How will open banking create innovation and competition in the financial sector?

Open banking is a system that allows customers to instruct their financial institutions to share their information with third parties if they so desire. The best way to grasp this is through an example. Many people have several banking relationships. Perhaps a checking account at one or two banks, a Tax-Free Savings Account (TFSA) elsewhere, a Retirement Savings Plan (RSP) elsewhere, a mortgage, etc.
Assume you want to get a good financial picture of where you stand. If you're anything like me, you'll spend your Sunday afternoon downloading Excel files and attempting to crunch the numbers. Now imagine an open banking-enabled solution in which an app assists a consumer in tapping into every single one of their banking relationships, pulling that data out, and providing them with a healthy financial snapshot of where they stand regarding their spending, savings, and overall financial planning. In essence, you could imagine a coordinated relationship with various financial institutions. Customers would then have more freedom to establish banking relationships with various parties and make informed decisions that benefit them.
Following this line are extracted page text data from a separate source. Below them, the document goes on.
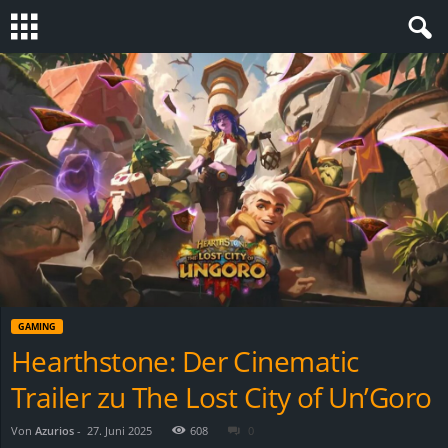
S
t
e
v
i
n
GAMING
h
Hearthstone: Der Cinematic
Trailer zu The Lost City of Un’Goro
o
.
Von
Azurios
-
27. Juni 2025
608
0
One of the benefits of open banking is that it encourages more innovation and competition in the financial sector. When you have a system in place that allows for the transfer of consumer data between parties, it opens up a world of possibilities for financial services. Furthermore, open banking has the potential to kill the goose that lays the golden eggs. In other words, open banking could increase competition, increase pricing transparency, reduce friction around switching costs, and ultimately result in significant downward pressure on fee-based revenue, which will benefit customers.

But, as with everything else, there is always another side to the medal. Many people may be concerned that if they can connect with multiple institutions simultaneously, there will be a risk factor associated with data sharing. One way of preventing data theft is to ensure that nobody in an open banking system can access the data except approved entities. Financial institutions have set up an accreditation process, meaning they vet third parties who want access to financial data held by banks. Some vetting requirements are related to privacy and cybersecurity to ensure that consumer is protected when they exercise their choice to share the data. It's done in a secure way that maintains confidence in a system and fosters innovation.

Although open banking is a relatively new concept in the financial sector, there are numerous success stories, with the United Kingdom leading the way. The UK open banking system has been operational for some time, and the UK does an excellent job of reporting system performance. In 2018, the UK's Competition and Markets Authority (CMA) mandated that the nine largest banks in the UK must open up their data to third parties by January 2018. Since then, the adoption of open banking in the UK has been steadily increasing, with more and more financial institutions and fintech firms offering open banking-based products and services. If the UK continues on this path, the figures will be really impressive. There was a slow acceleration initially, but as consumers became more comfortable with the potential of open banking, it just took off.